Many consumers of statistical models are interested in model comparison. People are always asking me about AIC or deviance or whatever. Through Aki’s influence, I think of all these as approximations to cross validation, which is itself an estimate of out-of-sample prediction error. So when someone’s comparing AIC’s, I tell them to use leave-one-out cross validation (loo) instead. And our paper on loo has been cited a lot, so I guess many people do care about these methods. For me, though, yeah, I don’t use cross validation so much in my applied work.
Isn’t that always the way to ask survey questions? Make them specific? I think I may have learned that from you.
That was also a bit of humor choosing “50” because you write so many papers.
I feel like the entire enterprise requires a heavy dose of wishful thinking. The solution is of course to augment the training data set. Anything else is just a mathematical way of saying nicely that we have low confidence in predicting cases which we have not seen much of.
I like the idea of capturing how the uncertainty varies with the predictor values – the confidence is a function of sample size so again we are essentially expressing the lack of overlap between the training and target populations.
On Bob’s point, if we take the ML perspective, we’d need a holdout dataset… and the hypothetical holdout dataset has known distributional variance on the predictors, while it has unknown outcomes. So anything we can do is more or less a wild guess.
Thank you for this interesting topic. Might I add one thing ?
When investigating the predictive accuracy of a regression problem, LOO requires the independence of {(Xi,Yi)}, but the information criterion requires the independence of only {(Yi|Xi)} and does not require the independence of {Xi}. When there is a leverage sample point in {Xi}, the difference between LOO and the information criterion becomes large. Thus both LOO and information criterion have different and important meanings.
Please no. The holdout also needs to be data collected *after* the training data.

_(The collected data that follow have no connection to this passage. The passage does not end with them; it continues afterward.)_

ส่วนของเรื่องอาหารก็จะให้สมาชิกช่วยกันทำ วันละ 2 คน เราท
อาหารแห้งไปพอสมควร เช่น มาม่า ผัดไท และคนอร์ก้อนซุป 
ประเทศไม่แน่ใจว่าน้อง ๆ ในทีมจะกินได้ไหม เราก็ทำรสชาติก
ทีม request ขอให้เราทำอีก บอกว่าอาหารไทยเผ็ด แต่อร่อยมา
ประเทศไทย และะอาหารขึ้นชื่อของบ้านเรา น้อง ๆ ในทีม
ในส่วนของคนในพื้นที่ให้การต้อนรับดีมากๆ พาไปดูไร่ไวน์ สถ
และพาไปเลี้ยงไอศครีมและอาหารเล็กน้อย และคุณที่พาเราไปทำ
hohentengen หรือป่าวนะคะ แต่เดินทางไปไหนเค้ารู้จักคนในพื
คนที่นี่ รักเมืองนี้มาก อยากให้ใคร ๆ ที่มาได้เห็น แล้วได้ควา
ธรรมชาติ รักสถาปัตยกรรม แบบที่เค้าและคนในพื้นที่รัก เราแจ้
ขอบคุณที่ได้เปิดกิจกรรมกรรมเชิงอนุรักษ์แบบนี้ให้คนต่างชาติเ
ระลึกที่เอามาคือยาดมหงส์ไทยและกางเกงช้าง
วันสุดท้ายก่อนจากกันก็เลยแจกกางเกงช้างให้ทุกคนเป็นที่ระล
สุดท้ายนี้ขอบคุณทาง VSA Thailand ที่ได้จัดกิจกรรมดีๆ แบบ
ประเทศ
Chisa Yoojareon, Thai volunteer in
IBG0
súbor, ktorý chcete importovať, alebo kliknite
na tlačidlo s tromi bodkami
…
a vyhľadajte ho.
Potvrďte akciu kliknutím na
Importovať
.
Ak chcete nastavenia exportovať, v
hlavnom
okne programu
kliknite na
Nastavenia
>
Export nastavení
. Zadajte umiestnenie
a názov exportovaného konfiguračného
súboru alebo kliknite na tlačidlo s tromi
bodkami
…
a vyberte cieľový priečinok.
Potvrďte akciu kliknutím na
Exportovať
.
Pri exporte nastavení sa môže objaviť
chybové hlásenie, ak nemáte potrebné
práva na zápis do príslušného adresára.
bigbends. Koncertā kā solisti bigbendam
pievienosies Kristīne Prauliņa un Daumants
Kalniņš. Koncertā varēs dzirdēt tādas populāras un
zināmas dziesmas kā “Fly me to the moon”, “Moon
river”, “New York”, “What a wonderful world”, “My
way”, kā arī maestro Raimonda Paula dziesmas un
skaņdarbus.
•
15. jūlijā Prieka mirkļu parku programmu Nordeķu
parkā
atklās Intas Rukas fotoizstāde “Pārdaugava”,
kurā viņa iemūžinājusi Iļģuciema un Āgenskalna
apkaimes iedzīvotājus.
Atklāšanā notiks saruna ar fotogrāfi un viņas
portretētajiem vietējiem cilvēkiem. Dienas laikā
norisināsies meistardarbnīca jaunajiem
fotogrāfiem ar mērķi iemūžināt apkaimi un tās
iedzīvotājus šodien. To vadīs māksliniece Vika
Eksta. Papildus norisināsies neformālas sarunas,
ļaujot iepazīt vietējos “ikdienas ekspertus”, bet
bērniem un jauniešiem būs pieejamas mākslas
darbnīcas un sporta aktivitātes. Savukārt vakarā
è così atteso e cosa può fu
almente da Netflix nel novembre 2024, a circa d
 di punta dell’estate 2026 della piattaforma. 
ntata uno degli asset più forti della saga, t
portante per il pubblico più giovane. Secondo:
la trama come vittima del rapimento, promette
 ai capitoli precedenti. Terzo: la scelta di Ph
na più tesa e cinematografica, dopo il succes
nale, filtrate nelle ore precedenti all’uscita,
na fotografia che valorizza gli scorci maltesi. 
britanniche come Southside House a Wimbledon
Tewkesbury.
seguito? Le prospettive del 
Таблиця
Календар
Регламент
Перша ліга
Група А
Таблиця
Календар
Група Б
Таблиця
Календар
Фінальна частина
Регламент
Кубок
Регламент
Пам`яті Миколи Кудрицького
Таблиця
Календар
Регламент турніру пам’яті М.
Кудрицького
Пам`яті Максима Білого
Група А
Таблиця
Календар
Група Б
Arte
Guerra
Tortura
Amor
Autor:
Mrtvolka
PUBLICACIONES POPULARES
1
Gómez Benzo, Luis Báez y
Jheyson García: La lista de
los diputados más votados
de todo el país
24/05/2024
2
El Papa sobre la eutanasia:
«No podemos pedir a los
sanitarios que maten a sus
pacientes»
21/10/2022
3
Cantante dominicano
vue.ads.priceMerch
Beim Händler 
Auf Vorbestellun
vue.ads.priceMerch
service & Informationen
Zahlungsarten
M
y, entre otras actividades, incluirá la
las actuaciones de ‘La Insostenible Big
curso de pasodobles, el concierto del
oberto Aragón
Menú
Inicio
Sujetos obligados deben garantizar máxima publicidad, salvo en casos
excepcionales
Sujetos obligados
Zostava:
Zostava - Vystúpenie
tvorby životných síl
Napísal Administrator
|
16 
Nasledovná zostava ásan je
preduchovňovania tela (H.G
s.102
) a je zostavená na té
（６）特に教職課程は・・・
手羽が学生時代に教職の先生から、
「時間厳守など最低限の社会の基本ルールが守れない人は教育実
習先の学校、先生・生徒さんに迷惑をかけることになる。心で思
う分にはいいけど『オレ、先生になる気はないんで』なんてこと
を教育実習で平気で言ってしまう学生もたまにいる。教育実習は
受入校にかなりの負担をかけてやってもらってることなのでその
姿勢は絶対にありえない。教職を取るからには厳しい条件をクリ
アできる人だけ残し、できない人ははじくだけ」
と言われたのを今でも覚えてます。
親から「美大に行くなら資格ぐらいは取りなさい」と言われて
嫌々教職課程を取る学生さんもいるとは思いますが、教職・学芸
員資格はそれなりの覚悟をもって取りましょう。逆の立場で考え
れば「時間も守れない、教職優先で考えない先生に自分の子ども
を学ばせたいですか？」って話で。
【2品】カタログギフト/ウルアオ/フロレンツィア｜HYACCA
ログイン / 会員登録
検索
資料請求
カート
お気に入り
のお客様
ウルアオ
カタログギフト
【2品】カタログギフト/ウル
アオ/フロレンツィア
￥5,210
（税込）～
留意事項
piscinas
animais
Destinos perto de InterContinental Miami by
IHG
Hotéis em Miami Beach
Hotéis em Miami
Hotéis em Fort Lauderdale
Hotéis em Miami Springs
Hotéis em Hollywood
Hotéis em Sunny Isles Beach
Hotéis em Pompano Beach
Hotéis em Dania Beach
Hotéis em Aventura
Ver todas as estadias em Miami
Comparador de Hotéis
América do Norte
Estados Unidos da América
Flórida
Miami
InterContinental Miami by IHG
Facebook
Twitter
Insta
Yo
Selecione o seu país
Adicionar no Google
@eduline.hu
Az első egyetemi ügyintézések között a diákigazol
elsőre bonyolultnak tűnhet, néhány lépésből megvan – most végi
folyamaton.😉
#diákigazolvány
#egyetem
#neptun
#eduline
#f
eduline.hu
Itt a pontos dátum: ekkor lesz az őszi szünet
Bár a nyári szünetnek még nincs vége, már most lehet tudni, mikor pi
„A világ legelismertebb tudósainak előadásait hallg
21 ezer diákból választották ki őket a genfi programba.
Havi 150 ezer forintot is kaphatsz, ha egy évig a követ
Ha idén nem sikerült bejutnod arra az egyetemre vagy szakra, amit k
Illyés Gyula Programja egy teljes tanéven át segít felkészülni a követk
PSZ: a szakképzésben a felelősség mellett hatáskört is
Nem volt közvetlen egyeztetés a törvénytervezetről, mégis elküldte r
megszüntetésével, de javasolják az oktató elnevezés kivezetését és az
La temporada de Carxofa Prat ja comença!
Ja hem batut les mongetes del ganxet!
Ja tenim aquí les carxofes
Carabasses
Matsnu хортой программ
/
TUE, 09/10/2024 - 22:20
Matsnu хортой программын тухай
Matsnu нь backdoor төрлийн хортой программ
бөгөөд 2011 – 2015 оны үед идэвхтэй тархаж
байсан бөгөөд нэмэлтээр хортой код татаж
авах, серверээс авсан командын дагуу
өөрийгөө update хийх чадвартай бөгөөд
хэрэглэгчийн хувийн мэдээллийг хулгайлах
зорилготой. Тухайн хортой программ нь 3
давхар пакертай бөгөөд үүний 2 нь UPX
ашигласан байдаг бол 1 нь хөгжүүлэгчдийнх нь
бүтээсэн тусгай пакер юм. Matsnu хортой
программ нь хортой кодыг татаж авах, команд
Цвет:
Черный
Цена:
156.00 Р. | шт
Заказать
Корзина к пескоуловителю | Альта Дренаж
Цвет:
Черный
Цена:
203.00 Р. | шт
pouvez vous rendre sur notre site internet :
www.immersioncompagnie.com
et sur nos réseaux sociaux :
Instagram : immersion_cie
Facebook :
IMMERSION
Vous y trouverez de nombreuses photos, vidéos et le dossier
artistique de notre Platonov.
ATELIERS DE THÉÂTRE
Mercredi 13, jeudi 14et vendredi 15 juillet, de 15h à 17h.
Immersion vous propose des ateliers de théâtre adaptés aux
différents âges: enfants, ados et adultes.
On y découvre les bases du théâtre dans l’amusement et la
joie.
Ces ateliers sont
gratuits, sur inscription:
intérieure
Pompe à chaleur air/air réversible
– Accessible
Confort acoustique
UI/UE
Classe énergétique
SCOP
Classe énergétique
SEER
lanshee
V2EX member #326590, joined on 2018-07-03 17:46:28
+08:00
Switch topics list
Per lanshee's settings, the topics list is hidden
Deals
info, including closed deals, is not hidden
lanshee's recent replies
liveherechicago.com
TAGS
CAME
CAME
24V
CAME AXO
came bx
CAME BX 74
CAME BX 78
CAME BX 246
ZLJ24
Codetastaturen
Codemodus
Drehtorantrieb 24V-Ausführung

And we all know about the “peeking”. So really it should be after the model is “published” in some way.
That is old school tech, and it works. Shortcuts aren’t smart or cool, theyre cutting corners.
Of course if you just want to publish papers about (eg, curing cancer) the repeated cross validation data leakage trick works great.
In one sense you are of course right. The only true ‘out of sample’ is a legit replication. But we also have to make most efficient use of our current data to develop models for many applications including prediction, in which case these methods are important!
“This suggests, first that any evaluation of a model’s predictive performance should require some specification of where the evaluation will be done …”
I think there is a more general point to make here, and one that I think should take a more central role in methods training: that any generalization implies a decision about what you want to generalize to, and that good science depends on making that decision explicit and sensible. Any unconditional inferential statements, i.e. about ‘the causal effect’, ‘the parameter’, ‘the population’, ‘the dgp’ etc. should invite the questions on the implied conditions, i.e. ‘what causal effect?’, ‘what parameter’, ‘what population?’, ‘what dgp?’.